As far as rifles, like someone else here mentioned, all the major (and most all smaller) companies have at least one and usually several models chambered in .223 Rem. If you were more interested in real long shots and lots of shooting, as in western prarie dog shooting, you'd do well to get a dedicated varmint rifle like the Remington VS or VS-SF or something similar from Ruger or Savage or for that matter, a Winchester still on the rack.

For a general purpose carry-around type rifle, I'd go with a standard weight Ruger Model 77 or Remington Mod. 700 or Mod. 7 or perhaps a Savage 110/111/112 type. CZ also makes some interesting bolt guns too. Don't discount the single shots either! H&R's Handi Rifle is likely the least expensive choice you have (new) and will get the job done nicely. Of course, the Ruger No. 1 is quite nice too but is much more expensive. There are also the T/C Contender(like Cabin Fever's shown on this post;http://www.homesteadingtoday.com/showthread.php?t=141164) and T/C Encore too!

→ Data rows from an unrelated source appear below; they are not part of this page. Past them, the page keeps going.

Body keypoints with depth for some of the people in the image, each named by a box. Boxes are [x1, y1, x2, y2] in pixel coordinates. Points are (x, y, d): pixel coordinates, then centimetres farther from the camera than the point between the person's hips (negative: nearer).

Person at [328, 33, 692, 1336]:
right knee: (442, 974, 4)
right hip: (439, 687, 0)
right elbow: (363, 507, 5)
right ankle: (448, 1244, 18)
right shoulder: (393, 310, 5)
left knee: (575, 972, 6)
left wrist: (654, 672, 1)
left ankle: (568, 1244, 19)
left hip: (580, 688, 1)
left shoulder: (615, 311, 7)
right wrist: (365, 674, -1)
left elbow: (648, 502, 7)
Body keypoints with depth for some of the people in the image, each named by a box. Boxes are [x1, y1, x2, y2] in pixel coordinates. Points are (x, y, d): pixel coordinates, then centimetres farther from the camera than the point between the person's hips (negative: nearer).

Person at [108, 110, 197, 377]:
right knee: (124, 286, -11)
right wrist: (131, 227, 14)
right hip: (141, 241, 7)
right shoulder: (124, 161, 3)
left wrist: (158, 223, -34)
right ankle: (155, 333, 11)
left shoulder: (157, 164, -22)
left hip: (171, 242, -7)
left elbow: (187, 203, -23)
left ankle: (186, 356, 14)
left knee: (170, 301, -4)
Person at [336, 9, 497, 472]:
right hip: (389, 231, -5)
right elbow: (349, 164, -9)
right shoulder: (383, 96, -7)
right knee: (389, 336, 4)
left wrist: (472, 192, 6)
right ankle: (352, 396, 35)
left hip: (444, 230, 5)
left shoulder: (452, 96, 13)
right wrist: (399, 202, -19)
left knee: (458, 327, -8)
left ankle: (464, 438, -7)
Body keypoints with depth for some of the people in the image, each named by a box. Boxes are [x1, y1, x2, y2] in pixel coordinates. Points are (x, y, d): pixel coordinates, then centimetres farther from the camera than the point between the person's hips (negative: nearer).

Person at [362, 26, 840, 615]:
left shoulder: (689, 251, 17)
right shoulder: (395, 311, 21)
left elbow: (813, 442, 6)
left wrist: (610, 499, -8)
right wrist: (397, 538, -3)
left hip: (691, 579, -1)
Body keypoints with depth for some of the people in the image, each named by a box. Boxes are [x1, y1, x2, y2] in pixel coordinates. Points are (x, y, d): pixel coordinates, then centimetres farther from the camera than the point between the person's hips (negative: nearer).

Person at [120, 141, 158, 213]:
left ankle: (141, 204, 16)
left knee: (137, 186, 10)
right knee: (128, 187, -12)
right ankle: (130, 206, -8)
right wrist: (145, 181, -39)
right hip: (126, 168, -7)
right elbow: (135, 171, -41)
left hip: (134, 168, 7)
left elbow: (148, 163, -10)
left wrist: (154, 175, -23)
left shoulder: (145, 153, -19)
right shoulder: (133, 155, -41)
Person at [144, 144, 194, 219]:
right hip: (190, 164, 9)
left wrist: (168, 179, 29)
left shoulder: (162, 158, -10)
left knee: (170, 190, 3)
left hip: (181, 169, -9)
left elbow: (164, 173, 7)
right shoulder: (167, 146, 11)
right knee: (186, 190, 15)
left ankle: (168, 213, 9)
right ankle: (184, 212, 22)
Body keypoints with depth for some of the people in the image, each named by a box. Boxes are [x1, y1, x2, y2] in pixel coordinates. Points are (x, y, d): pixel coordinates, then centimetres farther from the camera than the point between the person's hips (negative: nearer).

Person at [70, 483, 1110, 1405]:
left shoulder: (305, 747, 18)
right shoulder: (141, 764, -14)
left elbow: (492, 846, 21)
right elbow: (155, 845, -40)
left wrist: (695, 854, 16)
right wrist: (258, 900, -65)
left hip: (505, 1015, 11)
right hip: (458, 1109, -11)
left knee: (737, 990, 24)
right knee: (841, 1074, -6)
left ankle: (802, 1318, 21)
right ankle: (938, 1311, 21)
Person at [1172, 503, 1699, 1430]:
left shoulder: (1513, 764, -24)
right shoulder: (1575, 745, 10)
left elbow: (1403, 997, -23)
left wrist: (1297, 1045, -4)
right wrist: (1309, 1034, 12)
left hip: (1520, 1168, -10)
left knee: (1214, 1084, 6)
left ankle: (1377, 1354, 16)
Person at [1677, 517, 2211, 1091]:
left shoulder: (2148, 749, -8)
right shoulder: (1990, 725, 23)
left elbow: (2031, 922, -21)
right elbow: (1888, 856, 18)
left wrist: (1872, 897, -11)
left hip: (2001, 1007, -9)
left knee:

If there's a gunshow coming to your area, check there first, else look around at www.gunbroker.com and see what they're going for around the country. Also, get an idea of used prices. You may even want to bid there and have one shipped to a local gun dealer for the transfer. It'll cost you a small charge for the transfer and also shipping costs but it will still likely be less than what you'd pay at the shop for theirs. Of course, it is nice to spend your money locally, so you'll have to weigh that decision.

Good shooting!
Dave


----------



## ericjeeper (Feb 25, 2006)

Going to a gun show here in a few hours. will se what is out there. I picked up a 45 colt long.. rossi single shot rifle the other day .. Plan on letting my son deer hunt with it.. using the .410 slugs


----------



## ericjeeper (Feb 25, 2006)

Nice new in the box rifle.223 with a tasco 3x9 scope. composite stock. nothing fancy nor expensive. 300 bucks out the door. Have not shot it yet due to the rain
dealer said it was boresighted so that will atleast get me on the target I hope


----------



## shadowwalker (Mar 5, 2004)

I have a Remington model 744 in .223. It shoots a 1 inch circle at 250 yards with no wind. I shoot 60 grain bullets. I found they shoot best in this gun at this yardage. It is a old gun, I bought used for $90.00 I had a 3x9 big game scope off of one of my elk guns and it works great. I redone the stock and glass bed the barrel myself. I use it on 9 for prarie dogs and marmots. Lower for yotes.


----------



## ericjeeper (Feb 25, 2006)

seeems to hold a pretty tight group at 75 yards.. and that was just using a fallen log for a steady rest. I will do some plinking when the woods dry up.


----------



## TnTnTn (Dec 23, 2004)

Yeah EJ you bought the rifle I was going to suggest as an excellent value. Most of them are super accurate and a nice bonus is they are inexpensive. 

There are lots of 'prettier' rifles out there but not too many that are going to be any more accurate. The Stevens 200 is a no frills no nonsense using rifle.

Ask your reloader to load some 50g Speer TNT bullets for you. They are deadly on coyotes and are less likely to richochet as the bullets are fragile. Good decision and good shooting. TnTnTn


----------